===== EXTRACT

Ah, you're talking about the press conference thing. I think the actual fight is more relevant. It felt like Broner fought stupid and definitely not to the best of his abilities. Broner's no ATG for sure, but neither is Maidana. Adrien has the style advantage here and enough physical attributes and skill to decision Maidana. I'd love it if Marcos KO'd him, though. Not a fan of second-rate Floyd.


----------



## bballchump11 (May 17, 2013)

SJS20 said:


> Been saying all along that Bradley would of beaten LM. :yep
> 
> Garcia impresses me more every time I see him. Do you think he's next for Mayweather?


Yeah I was saying the same thing. Bradley is too tough, too much heart and too much in shape to get stopped by almost anybody. And his movement and boxing brain would out hustle Matthysse to a decision victory. Some were making it even sound like Matthysse was better than Pacquiao :lol:

and I think Garcia will be next for Floyd. He's gained a lot of exposure last weekend. He was one of the most searched people on Google, Saturday and even on ESPN's FirstTake, Skip Bayless said he was impressed by Garcia and said he wouldn't mind seeing him vs Floyd next


----------



## ATrillionaire (Jun 11, 2013)

Bradley cruises to an unanimous decision


----------



## Boxed Ears (Jun 13, 2012)

It's, as always, a very thought-provoking analysis, Bogo. I actually worry a bit after Bradley's mental health if he gets a bad one here. As a Bradley supporter through his career, I think he really went off after the Pac fight. I have no idea what possibly getting crushed could do to him now.


----------



## heavyweightcp (Jun 11, 2013)

JMM is on steroids


----------



## MadcapMaxie (May 21, 2013)

I'm backing Tim. Only worry is if he's damaged goods after Ruslan or if he gets too eager to trade. Kinda like Holyfield in the respect when he boxes he does so beautifully but has too much pride and is too willing to abandon his skills in order to slug.


----------



## Bogotazo (May 17, 2013)

Boxed Ears said:


> It's, as always, a very thought-provoking analysis, Bogo. I actually worry a bit after Bradley's mental health if he gets a bad one here. As a Bradley supporter through his career, I think he really went off after the Pac fight. I have no idea what possibly getting crushed could do to him now.


Depends if he loses with honor or not. A KO would be devastating but even then I wouldn't count Tim out.



Side Step said:


> Sure he will


:yep:hey


----------



## Bogotazo (May 17, 2013)

:bump


----------



## bald_head_slick (May 23, 2013)

Why are you using arguably Bradley's WORST fight as a sole example of what he brings to the table? :huh


----------



## Bogotazo (May 17, 2013)

bald_head_slick said:


> Why are you using arguably Bradley's WORST fight as a sole example of what he brings to the table? :huh


Firstly, because it's the most recent.

==========
===== DATASET SECTION

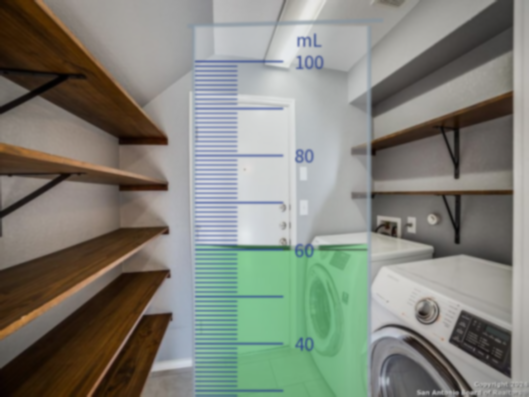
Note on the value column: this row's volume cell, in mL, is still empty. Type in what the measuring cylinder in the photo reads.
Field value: 60 mL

==========

- _TASKS_:
a - In the boxing forum thread above the data, copy the passage that begins at the words "Ah, you're talking" and stops after "of second-rate Floyd.".
b - For each statement below, say whether the boxing forum thread above the data supports it, answering yes or no and quoting the deciding words of the thread.
(i) bballchump11 thinks Garcia will be Floyd's next opponent.
(ii) ATrillionaire predicts Bradley will win by knockout.
(iii) MadcapMaxie is backing Tim.
c - In the boxing forum thread above the data, who said on ESPN's FirstTake that he was impressed by Garcia?

- _SOLUTIONS_:
a -
Ah, you're talking about the press conference thing. I think the actual fight is more relevant. It felt like Broner fought stupid and definitely not to the best of his abilities. Broner's no ATG for sure, but neither is Maidana. Adrien has the style advantage here and enough physical attributes and skill to decision Maidana. I'd love it if Marcos KO'd him, though. Not a fan of second-rate Floyd.

b -
(i) Yes: "and I think Garcia will be next for Floyd."
(ii) No: "Bradley cruises to an unanimous decision"
(iii) Yes: "I'm backing Tim."

c - Skip Bayless